Growing up, I didn't have much musical influence on my life. My father didn't listen to music when he drove. My mother did, but she almost never drove anywhere. Never was music playing in my home, either – so I was forced into finding my musical tastes through my peers.

I started with Weird Al Yankovic as many 10-year-old boys do. Then in my teens I favoured the grunge rock, and bad rap of the early 90s, which I carried with me until I found classic rock: Pink Floyd to be exact. Now, I know you are asking yourself "Pink Floyd in The WholeNote? What is going on here?" Don't worry, I do have a point to all this.

I went to college for Technical Theatre, which started me onto the path of concert technician. I was lucky enough in 2002 to work locally for many classic rock bands such as The Guess Who, Kim Mitchell and April Wine. Eventually my experience had me working for the Canadian Children's Opera Company, and I remember asking my boss, Ken Hall, "Why is it I love classic rock so much, but all this new rock seems to drive me crazy?"

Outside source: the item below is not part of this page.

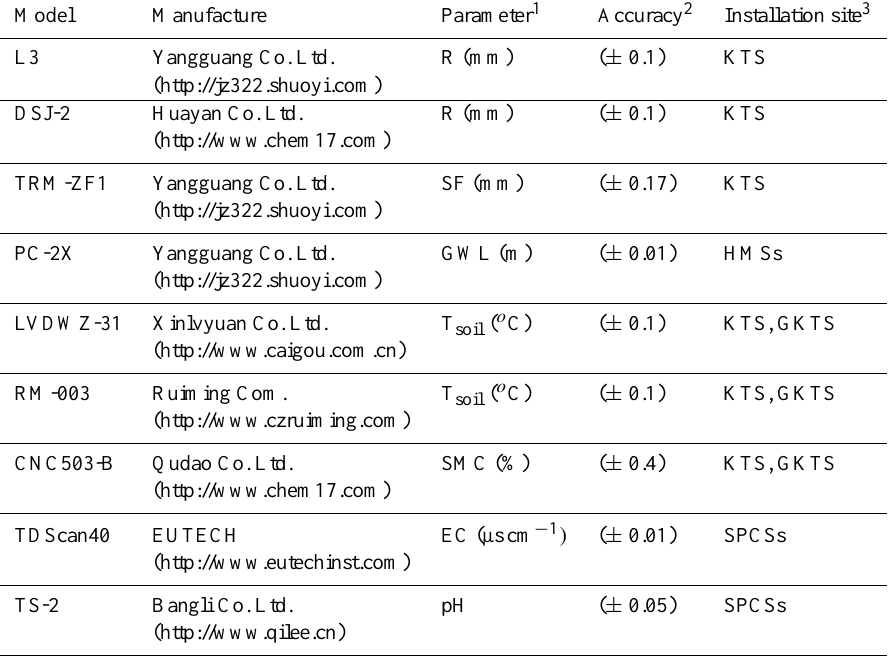
Table 3. Characteristics of the automated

His answer was simple. "The artists you love were often first influenced by classical music, and often had classical training." This got me to wonder, what crossovers are there between the world of classical music and the world of rock? My first thought was one of my favourite Canadian bands, The Guess Who. While watching Randy Bachman's DVD Every Song Tells A Story, I found out that his first instrument was the violinwhich he quickly gave up when he found the blues guitar when he was a teenager. But nonetheless, this may be why the Guess Who's music was so great: the ability to not only create music, but to do so with the fundamentals that have been driving music for millennia. Another person some may have heard of, John Paul Jones of Led Zepplin, was influenced by his father, who arranged big band music in the 40s and 50s (wikipedia).

Also, I remember in the great film Mr. Holland's Opus, how he teaches his students the appreciation of classical music by referencing A Lover's Concerto by The Toys, a popular song of the time which featured a melody that he tells his students is really Bach's "Minuet in G Major" just in 4/4 time instead of the original 3/4. And in the same tone, Grieg's In the Hall of the Mountain King has long been a song played by the heaviest of metal guitarists to show their proficiency and nimbleness on the guitar – so much so that the game series Guitar Hero features it as a "song" to play as the band Apocalyptica.

Now as I work for ensembles like iFuriosi, I wonder if we are all wrong about this rock thing we call a genre. We think it somehow started with or after blues and jazz, mainly popularized by Elvis Presley of course but I am starting to think this is just the time when rock music changed instruments. Listening to some of the early music and baroque pieces I am now acquainted with, I think these composers were also rock artists. They just didn't have the electricity to make it as loud yet.

I ask WholeNote.com members, what other crossovers are there between classical music and rock that I may not know about?